2009 Portland GSA Annual Meeting (18-21 October 2009)

Paper No. 1
Presentation Time: 8:00 AM

HIDDEN PHASE TRANSITIONS: EXPLORING T-P(H2O) SPACE WITH NAT-TOPOLOGY ZEOLITES, NATROLITE AND MESOLITE


WANG, Hsiu-Wen, Geological Sciences, Indiana University, 1001 E. 10th Street, Bloomington, IN 47405 and BISH, David L., Department of Geological Sciences, Indiana University, 1001 East 10th Street, Bloomington, IN 47405, hw7@indiana.edu

The interaction of H2O molecules with zeolite structures is a subject of great scientific and practical interest, as zeolites are useful in technological applications and are important in low-temperature metamorphic systems. In NAT-topology zeolites (e.g., natrolite and mesolite), H2O molecules occupy much of the volume of the channel system and are ion-dipole attracted to the extraframework cations (Na or Ca).

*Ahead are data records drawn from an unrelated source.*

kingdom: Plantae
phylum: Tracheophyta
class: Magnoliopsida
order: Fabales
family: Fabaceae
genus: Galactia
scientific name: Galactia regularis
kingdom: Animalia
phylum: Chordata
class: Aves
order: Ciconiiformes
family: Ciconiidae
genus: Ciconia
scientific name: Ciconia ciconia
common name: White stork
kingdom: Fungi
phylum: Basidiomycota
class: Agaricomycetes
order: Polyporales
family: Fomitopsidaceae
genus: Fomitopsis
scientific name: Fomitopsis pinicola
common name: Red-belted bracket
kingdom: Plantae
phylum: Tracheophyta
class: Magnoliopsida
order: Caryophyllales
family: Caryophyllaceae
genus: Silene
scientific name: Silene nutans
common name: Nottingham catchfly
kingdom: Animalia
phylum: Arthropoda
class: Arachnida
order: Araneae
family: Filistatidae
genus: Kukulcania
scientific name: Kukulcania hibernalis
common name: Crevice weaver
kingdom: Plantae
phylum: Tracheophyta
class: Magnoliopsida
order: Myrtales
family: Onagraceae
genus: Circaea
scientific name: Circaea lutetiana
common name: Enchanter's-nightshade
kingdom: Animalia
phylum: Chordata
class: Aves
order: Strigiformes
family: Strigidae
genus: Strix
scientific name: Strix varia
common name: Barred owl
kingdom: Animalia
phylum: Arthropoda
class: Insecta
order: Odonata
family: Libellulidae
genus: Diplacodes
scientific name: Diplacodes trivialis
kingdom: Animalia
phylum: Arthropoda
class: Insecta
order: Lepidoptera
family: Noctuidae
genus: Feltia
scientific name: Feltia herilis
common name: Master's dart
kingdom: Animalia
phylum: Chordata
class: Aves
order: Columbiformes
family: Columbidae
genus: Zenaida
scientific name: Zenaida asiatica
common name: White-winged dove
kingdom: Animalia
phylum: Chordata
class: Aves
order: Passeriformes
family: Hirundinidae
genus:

A gain or loss of H2O molecules has a direct effect on the positions of the extraframework cations and aluminosilicate framework thermal stability. However, studies considering the effects of both temperature and P(H2O) have been largely neglected to date. Most previous studies of dehydration-induced phase transitions simply increased temperature under partially saturated to dry conditions where the P(H2O) conditions were seldom monitored or controlled, resulting in an incomplete picture of phase transition behavior. Our recent XRD studies illustrated that the evolution of the crystal structure of natrolite as a function of temperature follows two different phase-transition paths, depending on P(H2O), with α1-metanatrolite occurring at elevated P(H2O) and α2-metanatrolite occurring at low P(H2O). This study showed that the absolute temperature of dehydration controls the nature of structural phase transitions in natrolite, e.g., based on contraction of the hydrous phase field under low P(H2O) conditions. Similar P(H2O)-dependent phenomena were also observed in mesolite, with a displacive phase transition to x-metamesolite occurring at low P(H2O) and a phase transition to an amorphous phase occurring at elevated P(H2O). The P(H2O)-dependent phase transitions observed in natrolite and mesolite can be explained based on the existence of a separate phase field under low P(H2O) conditions. When either zeolite is heated under high P(H2O) conditions, this new field is bypassed due to the enhanced stability of the hydrous phase, going straight to the higher-temperature phase. Lower P(H2O) conditions destabilize the hydrous phase relative to the new phase. Therefore, under low P(H2O) conditions (P(H2O)< ~ 5.2 mbar for natrolite, 20%RH at 22ºC, P(H2O)< ~ 1.3 mbar for mesolite, 5%RH at 22ºC) we see these “hidden phase transitions” that cannot be observed at higher P(H2O).